- _Problem statement_
Images are to be left out; everything else in the listing should be repeated exactly.

- _Records to use_
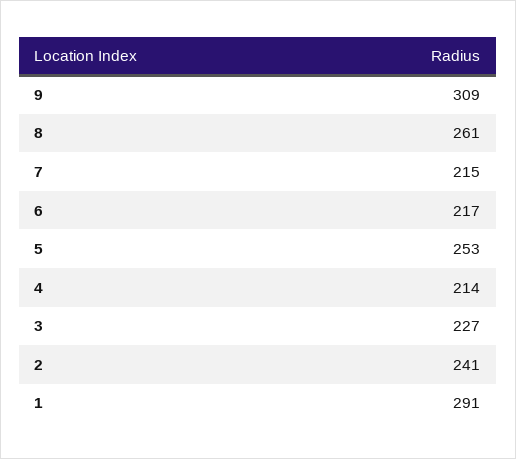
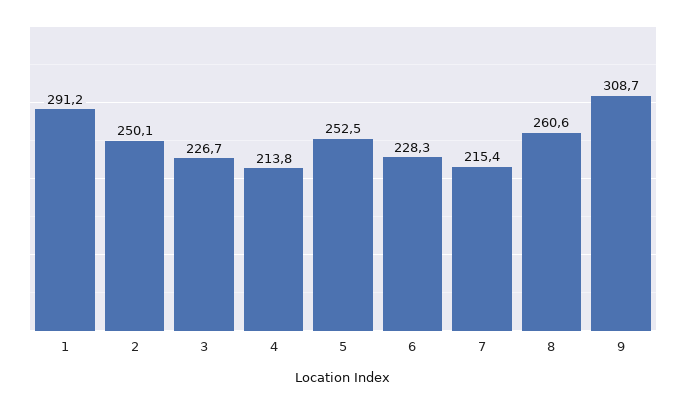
  {
    "9": 308.7,
    "8": 260.6,
    "7": 215.4,
-   "6": 217,
+   "6": 228.3,
    "5": 252.5,
    "4": 213.8,
    "3": 226.7,
-   "2": 241,
+   "2": 250.1,
    "1": 291.2
  }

- _Exercise response_
  {
    "9": 308.7,
    "8": 260.6,
    "7": 215.4,
-   "6": 217,
+   "6": 228.3,
    "5": 252.5,
    "4": 213.8,
    "3": 226.7,
-   "2": 241,
+   "2": 250.1,
    "1": 291.2
  }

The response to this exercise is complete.